Reputation: 223
I am trying to implement a seq2seq encoder-decoder using Keras, with bidirectional lstm on the encoder as follows:
from keras.layers import LSTM,Bidirectional,Input,Concatenate
from keras.models import Model
n_units = 8
n_input = 1
n_output = 1
# encoder
encoder_inputs = Input(shape=(None, n_input))
encoder = Bidirectional(LSTM(n_units, return_state=True))
encoder_outputs, forward_h, forward_c, backward_h, backward_c = encoder(encoder_inputs)
state_h = Concatenate()([forward_h, backward_h])
state_c = Concatenate()([forward_c, backward_c])
encoder_states = [state_h, state_c]
# decoder
decoder_inputs = Input(shape=(None, n_output))
decoder_lstm = LSTM(n_units*2, return_sequences=True, return_state=True)
decoder_outputs, _, _ = decoder_lstm(decoder_inputs, initial_state=encoder_states)
Here is the following error I got on the last line:
ValueError: Dimensions must be equal, but are 8 and 16 for
'lstm_2_1/MatMul_4' (op: 'MatMul') with input shapes: [?,8], [16,16].
Any ideas?
Upvotes: 3
Views: 9685
Reputation: 1
https://stackoverflow.com/a/50820218/10706937
from keras.layers import LSTM,Bidirectional,Input,Concatenate
from keras.models import Model
n_units = 8
n_input = 1
n_output = 1
# encoder
encoder_inputs = Input(shape=(None, n_input))
encoder = Bidirectional(LSTM(n_units, return_state=True))
encoder_outputs, forward_h, forward_c, backward_h, backward_c = encoder(encoder_inputs)
state_h = Concatenate()([forward_h, backward_h])
state_c = Concatenate()([forward_c, backward_c])
encoder_states = [state_h, state_c]
# decoder
decoder_inputs = Input(shape=(None, n_output))
decoder_lstm = LSTM(n_units*2, return_sequences=True, return_state=True)
decoder_outputs, _, _ = decoder_lstm(decoder_inputs, initial_state=encoder_states)
decoder_dense = Dense(n_output, activation='softmax')
decoder_outputs = decoder_dense(decoder_outputs)
model = Model([encoder_inputs, decoder_inputs], decoder_outputs)
# define inference encoder
encoder_model = Model(encoder_inputs, encoder_states)
# define inference decoder
decoder_state_input_h = Input(shape=(n_units*2,))
decoder_state_input_c = Input(shape=(n_units*2,))
decoder_states_inputs = [decoder_state_input_h, decoder_state_input_c]
decoder_outputs, state_h, state_c = decoder_lstm(decoder_inputs, initial_state=decoder_states_inputs)
decoder_states = [state_h, state_c]
decoder_outputs = decoder_dense(decoder_outputs)
decoder_model = Model([decoder_inputs] + decoder_states_inputs, [decoder_outputs] + decoder_states)
How to remove inference encoder in the above comment.

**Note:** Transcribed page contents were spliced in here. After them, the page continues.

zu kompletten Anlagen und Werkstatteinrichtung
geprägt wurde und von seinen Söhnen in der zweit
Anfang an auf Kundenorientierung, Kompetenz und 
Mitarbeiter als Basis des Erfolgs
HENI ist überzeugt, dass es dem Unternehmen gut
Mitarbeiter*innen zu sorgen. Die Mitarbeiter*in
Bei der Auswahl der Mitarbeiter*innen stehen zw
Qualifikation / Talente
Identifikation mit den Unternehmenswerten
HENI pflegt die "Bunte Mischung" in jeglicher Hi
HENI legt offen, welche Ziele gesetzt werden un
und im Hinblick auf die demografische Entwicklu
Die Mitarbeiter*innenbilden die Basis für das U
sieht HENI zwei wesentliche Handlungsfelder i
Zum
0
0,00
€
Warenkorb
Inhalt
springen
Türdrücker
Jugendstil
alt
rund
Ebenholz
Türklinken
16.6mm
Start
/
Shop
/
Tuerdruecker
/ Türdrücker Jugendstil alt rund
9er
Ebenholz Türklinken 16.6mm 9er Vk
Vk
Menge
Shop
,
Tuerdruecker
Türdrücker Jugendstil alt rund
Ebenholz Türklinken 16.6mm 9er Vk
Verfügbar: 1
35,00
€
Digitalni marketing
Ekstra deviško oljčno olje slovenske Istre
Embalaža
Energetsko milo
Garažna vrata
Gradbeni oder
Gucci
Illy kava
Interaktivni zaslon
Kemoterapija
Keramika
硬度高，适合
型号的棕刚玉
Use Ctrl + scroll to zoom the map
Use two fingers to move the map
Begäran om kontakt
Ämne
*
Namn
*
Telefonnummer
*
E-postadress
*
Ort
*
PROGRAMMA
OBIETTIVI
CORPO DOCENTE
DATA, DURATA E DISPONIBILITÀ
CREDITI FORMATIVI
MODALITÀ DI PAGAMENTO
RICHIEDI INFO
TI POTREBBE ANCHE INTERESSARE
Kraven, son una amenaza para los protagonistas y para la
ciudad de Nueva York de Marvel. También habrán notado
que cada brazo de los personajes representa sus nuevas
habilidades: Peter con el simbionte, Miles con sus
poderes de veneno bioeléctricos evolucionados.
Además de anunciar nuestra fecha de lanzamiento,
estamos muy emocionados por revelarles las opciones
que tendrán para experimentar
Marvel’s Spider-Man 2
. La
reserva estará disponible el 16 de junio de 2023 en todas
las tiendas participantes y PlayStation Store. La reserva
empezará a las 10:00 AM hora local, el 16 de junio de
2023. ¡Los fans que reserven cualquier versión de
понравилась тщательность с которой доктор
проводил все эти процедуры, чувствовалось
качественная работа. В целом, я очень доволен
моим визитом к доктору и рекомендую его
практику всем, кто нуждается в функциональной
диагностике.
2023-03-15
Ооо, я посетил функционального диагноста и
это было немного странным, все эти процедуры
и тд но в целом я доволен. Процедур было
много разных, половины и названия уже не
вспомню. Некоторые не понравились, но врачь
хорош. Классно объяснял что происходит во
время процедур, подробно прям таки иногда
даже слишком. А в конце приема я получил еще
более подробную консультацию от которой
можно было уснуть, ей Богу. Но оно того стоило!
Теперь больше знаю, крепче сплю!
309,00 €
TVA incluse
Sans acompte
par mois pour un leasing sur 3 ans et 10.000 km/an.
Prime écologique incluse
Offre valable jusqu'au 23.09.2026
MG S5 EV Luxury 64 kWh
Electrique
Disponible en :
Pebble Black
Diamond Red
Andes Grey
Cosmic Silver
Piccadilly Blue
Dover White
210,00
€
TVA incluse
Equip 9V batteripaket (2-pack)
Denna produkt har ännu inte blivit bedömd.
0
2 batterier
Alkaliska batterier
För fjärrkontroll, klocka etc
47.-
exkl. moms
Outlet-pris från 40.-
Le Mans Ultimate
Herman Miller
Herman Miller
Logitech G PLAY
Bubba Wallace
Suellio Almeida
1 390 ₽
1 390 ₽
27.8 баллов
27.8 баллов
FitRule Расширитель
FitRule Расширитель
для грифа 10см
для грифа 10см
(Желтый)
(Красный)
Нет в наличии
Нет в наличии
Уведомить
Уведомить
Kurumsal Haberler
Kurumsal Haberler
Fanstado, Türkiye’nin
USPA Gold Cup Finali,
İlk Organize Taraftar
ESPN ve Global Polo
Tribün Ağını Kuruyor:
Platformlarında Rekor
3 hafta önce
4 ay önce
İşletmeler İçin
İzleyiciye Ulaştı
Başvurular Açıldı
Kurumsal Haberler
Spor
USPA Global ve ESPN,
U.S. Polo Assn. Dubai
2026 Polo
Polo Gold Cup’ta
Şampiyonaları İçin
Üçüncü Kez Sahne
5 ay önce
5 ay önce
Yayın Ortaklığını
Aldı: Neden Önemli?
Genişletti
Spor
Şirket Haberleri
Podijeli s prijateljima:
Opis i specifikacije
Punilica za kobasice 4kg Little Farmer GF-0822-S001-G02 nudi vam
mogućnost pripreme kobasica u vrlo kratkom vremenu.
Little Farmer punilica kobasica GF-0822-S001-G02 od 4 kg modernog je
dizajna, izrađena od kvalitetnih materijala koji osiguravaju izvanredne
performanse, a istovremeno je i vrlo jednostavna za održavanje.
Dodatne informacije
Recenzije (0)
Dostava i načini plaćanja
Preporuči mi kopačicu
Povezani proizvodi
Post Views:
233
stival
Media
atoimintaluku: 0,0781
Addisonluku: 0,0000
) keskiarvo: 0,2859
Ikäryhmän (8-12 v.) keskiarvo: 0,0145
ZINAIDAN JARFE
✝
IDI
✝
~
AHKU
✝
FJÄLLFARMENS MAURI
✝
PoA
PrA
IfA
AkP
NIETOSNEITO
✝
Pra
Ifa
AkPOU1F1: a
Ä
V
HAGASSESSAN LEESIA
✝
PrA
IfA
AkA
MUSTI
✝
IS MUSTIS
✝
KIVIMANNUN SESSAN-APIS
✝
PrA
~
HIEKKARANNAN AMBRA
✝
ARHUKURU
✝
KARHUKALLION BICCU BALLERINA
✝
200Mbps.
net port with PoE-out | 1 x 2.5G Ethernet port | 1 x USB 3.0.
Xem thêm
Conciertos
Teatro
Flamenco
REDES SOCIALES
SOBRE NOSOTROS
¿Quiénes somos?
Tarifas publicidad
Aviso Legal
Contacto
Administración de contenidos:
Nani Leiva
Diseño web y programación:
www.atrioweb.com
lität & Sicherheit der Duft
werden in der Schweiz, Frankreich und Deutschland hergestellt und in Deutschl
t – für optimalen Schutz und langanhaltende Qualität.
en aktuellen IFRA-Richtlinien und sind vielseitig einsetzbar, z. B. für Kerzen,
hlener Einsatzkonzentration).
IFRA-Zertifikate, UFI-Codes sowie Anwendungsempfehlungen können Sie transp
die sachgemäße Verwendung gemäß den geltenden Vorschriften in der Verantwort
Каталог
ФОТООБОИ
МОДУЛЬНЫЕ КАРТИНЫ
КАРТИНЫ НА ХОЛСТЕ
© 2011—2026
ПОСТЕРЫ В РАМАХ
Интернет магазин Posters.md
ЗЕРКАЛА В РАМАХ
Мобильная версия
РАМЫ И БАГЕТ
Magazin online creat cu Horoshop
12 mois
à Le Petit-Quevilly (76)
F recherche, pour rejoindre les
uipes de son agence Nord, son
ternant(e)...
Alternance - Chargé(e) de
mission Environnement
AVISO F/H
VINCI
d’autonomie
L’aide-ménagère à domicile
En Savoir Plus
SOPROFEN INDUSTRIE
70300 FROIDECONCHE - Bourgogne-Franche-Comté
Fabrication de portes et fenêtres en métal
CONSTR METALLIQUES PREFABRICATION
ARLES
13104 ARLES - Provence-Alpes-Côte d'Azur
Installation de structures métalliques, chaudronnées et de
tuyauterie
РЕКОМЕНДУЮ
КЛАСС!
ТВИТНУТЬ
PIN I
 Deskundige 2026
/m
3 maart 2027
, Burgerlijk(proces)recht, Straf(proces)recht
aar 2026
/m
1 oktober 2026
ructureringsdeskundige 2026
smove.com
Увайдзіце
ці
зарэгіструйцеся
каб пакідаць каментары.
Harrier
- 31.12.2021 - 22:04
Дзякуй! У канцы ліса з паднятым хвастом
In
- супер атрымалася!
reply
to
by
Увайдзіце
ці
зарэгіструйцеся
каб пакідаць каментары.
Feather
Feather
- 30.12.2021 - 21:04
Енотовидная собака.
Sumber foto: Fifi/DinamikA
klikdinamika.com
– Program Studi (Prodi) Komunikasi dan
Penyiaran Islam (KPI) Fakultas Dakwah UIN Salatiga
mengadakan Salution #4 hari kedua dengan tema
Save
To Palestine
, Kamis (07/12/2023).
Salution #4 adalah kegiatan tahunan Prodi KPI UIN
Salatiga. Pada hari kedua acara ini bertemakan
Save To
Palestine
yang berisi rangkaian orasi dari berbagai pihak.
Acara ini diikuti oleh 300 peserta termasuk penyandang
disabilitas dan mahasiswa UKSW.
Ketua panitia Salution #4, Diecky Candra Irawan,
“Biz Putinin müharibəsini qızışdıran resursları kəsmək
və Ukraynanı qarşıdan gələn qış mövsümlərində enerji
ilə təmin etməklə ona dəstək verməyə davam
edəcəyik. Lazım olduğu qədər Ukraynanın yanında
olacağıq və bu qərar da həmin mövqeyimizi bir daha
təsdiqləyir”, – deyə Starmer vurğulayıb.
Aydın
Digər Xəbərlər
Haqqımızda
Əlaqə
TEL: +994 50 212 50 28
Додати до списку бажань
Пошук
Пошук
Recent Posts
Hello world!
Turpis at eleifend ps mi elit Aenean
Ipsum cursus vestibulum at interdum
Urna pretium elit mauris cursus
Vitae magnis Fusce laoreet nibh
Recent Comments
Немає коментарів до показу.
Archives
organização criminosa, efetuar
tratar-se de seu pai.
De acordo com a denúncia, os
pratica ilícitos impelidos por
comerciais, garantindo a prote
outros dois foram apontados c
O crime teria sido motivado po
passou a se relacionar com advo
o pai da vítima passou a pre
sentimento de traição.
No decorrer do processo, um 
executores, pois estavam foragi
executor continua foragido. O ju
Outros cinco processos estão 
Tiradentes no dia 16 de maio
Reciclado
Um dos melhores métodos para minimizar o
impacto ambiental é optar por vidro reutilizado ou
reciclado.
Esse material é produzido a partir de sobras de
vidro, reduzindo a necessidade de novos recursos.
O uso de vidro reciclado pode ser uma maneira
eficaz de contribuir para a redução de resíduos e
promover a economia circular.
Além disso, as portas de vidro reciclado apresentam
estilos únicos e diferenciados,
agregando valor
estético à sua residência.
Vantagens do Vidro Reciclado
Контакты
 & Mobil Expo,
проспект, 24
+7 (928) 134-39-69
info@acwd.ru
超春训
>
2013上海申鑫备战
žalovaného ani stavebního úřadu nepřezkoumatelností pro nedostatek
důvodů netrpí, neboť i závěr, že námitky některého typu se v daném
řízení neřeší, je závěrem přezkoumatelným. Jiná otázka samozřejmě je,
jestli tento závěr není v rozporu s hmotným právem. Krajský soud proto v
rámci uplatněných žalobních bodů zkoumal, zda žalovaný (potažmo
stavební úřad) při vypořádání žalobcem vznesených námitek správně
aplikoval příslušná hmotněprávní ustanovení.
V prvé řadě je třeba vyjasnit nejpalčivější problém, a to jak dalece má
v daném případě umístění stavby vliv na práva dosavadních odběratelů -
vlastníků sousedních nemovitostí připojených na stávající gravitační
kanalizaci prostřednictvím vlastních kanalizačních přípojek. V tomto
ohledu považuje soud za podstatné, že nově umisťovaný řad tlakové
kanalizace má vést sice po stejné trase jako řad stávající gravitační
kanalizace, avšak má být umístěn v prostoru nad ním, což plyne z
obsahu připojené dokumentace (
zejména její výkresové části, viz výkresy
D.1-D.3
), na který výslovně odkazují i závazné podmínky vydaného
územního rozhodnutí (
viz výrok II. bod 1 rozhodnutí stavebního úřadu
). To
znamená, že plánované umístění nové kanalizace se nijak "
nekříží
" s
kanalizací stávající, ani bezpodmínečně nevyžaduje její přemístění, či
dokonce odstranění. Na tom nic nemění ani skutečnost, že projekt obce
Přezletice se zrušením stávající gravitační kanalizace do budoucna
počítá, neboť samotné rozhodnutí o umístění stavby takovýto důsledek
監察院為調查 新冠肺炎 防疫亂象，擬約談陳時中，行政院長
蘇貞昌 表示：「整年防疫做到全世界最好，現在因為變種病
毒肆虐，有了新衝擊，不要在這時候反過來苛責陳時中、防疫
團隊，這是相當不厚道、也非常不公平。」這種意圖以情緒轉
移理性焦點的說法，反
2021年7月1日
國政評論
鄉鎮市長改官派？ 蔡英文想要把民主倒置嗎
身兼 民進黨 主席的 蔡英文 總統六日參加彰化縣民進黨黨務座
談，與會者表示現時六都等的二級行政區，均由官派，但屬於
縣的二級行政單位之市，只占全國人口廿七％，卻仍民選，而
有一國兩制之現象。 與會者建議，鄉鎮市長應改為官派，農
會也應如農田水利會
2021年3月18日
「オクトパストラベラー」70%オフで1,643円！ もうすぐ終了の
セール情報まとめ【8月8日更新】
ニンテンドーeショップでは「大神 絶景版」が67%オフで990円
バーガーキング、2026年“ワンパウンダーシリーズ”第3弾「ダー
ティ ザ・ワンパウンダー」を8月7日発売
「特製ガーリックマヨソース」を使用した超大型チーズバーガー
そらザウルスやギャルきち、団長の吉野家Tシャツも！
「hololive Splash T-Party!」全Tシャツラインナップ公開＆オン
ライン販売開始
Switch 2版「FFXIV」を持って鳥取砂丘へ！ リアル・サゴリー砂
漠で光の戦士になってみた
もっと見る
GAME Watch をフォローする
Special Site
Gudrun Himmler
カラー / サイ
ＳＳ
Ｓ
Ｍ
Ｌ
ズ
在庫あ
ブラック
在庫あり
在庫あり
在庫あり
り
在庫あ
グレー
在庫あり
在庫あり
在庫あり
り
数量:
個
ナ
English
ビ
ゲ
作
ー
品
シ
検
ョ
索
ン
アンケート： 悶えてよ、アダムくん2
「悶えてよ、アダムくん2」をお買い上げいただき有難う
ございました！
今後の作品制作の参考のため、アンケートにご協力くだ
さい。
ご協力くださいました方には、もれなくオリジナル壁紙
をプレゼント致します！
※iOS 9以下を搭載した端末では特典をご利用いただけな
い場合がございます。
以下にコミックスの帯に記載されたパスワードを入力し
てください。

I mean how to solve the error without inference encoder
Upvotes: 0
Reputation: 223
Although the error pointed to the last line of the block in the question, however it was due to the wrong number of hidden units in the inference decoder. Solved!
Full working code:
from keras.layers import LSTM,Bidirectional,Input,Concatenate
from keras.models import Model
n_units = 8
n_input = 1
n_output = 1
# encoder
encoder_inputs = Input(shape=(None, n_input))
encoder = Bidirectional(LSTM(n_units, return_state=True))
encoder_outputs, forward_h, forward_c, backward_h, backward_c = encoder(encoder_inputs)
state_h = Concatenate()([forward_h, backward_h])
state_c = Concatenate()([forward_c, backward_c])
encoder_states = [state_h, state_c]
# decoder
decoder_inputs = Input(shape=(None, n_output))
decoder_lstm = LSTM(n_units*2, return_sequences=True, return_state=True)
decoder_outputs, _, _ = decoder_lstm(decoder_inputs, initial_state=encoder_states)
decoder_dense = Dense(n_output, activation='softmax')
decoder_outputs = decoder_dense(decoder_outputs)
model = Model([encoder_inputs, decoder_inputs], decoder_outputs)
# define inference encoder
encoder_model = Model(encoder_inputs, encoder_states)
# define inference decoder
decoder_state_input_h = Input(shape=(n_units*2,))
decoder_state_input_c = Input(shape=(n_units*2,))
decoder_states_inputs = [decoder_state_input_h, decoder_state_input_c]
decoder_outputs, state_h, state_c = decoder_lstm(decoder_inputs, initial_state=decoder_states_inputs)
decoder_states = [state_h, state_c]
decoder_outputs = decoder_dense(decoder_outputs)
decoder_model = Model([decoder_inputs] + decoder_states_inputs, [decoder_outputs] + decoder_states)
Upvotes: 7